In 1999, Bert Vogelstein and Kenneth Kinzler coined the term "digital PCR" and showed that the technique could be used to find rare cancer mutations. However, dPCR was difficult to perform; it was labor-intensive, required a lot of training to do properly, and was difficult to do in large quantities. In 2003, Kinzler and Vogelstein continued to refine dPCR and created an improved method that they called BEAMing technology, an acronym for "beads, emulsion, amplification and magnetics." The new protocol used emulsion to compartmentalize amplification reactions in a single tube. This change made it possible for scientists to scale the method to thousands of reactions in a single run. In 2007 Mikael Kubista, Stephen Bustin and coworkers published the first dPCR study using the first nanoliter platform, with a greater number of partitions, developed by Fluidigm, studying intracellular mRNA distribution.

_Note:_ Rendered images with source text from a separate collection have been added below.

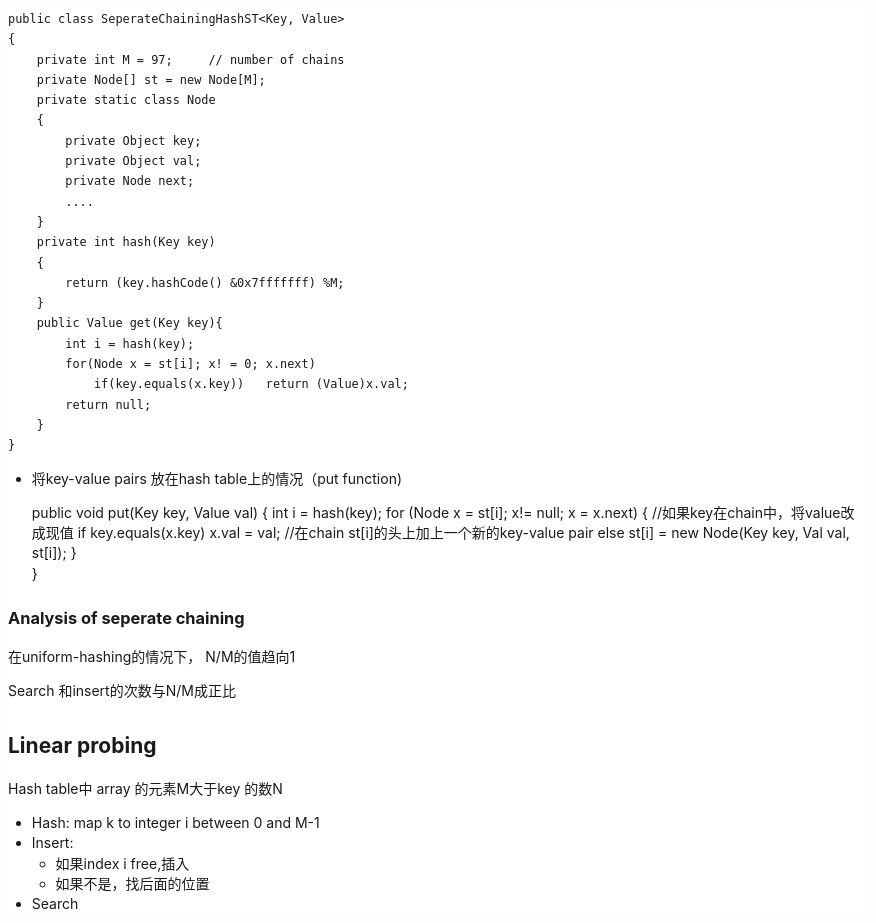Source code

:     public class SeperateChainingHashST<Key, Value>
    {
    	private int M = 97;		// number of chains
        private Node[] st = new Node[M];
        private static class Node
        {
        	private Object key;
            private Object val;
            private Node next;
            ....
        }
        private int hash(Key key)
        {
        	return (key.hashCode() &0x7fffffff) %M;
        }
        public Value get(Key key){
    		int i = hash(key);
            for(Node x = st[i]; x! = 0; x.next)
            	if(key.equals(x.key))	return (Value)x.val;
            return null;
        }
    }

-   将key-value pairs 放在hash table上的情况（put function)


    public void put(Key key, Value val)
    {
    	int i = hash(key);
        for (Node x = st[i]; x!= null; x = x.next)
    	{
        	//如果key在chain中，将value改成现值
        	if key.equals(x.key)	x.val = val;
            //在chain st[i]的头上加上一个新的key-value pair
            else	st[i] = new Node(Key key, Val val, st[i]);
        }	
    }

### Analysis of seperate chaining

在uniform-hashing的情况下， N/M的值趋向1

Search 和insert的次数与N/M成正比

## Linear probing

Hash table中 array 的元素M大于key 的数N

-   Hash: map k to integer i between 0 and M-1
-   Insert:
    -   如果index i free,插入
    -   如果不是，找后面的位置
-   Search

Companies developing commercial dPCR systems have integrated technologies like automated partitioning of samples, digital counting of nucleic acid targets, and increasing droplet count that can help the process be more efficient. In recent years, scientists have developed and commercialized dPCR-based diagnostics for several conditions, including non-small cell lung cancer and Down's Syndrome. The first dPCR system for clinical use was CE-marked in 2017 and cleared by the US Food and Drug Administration in 2019, for diagnosing chronic myeloid leukemia.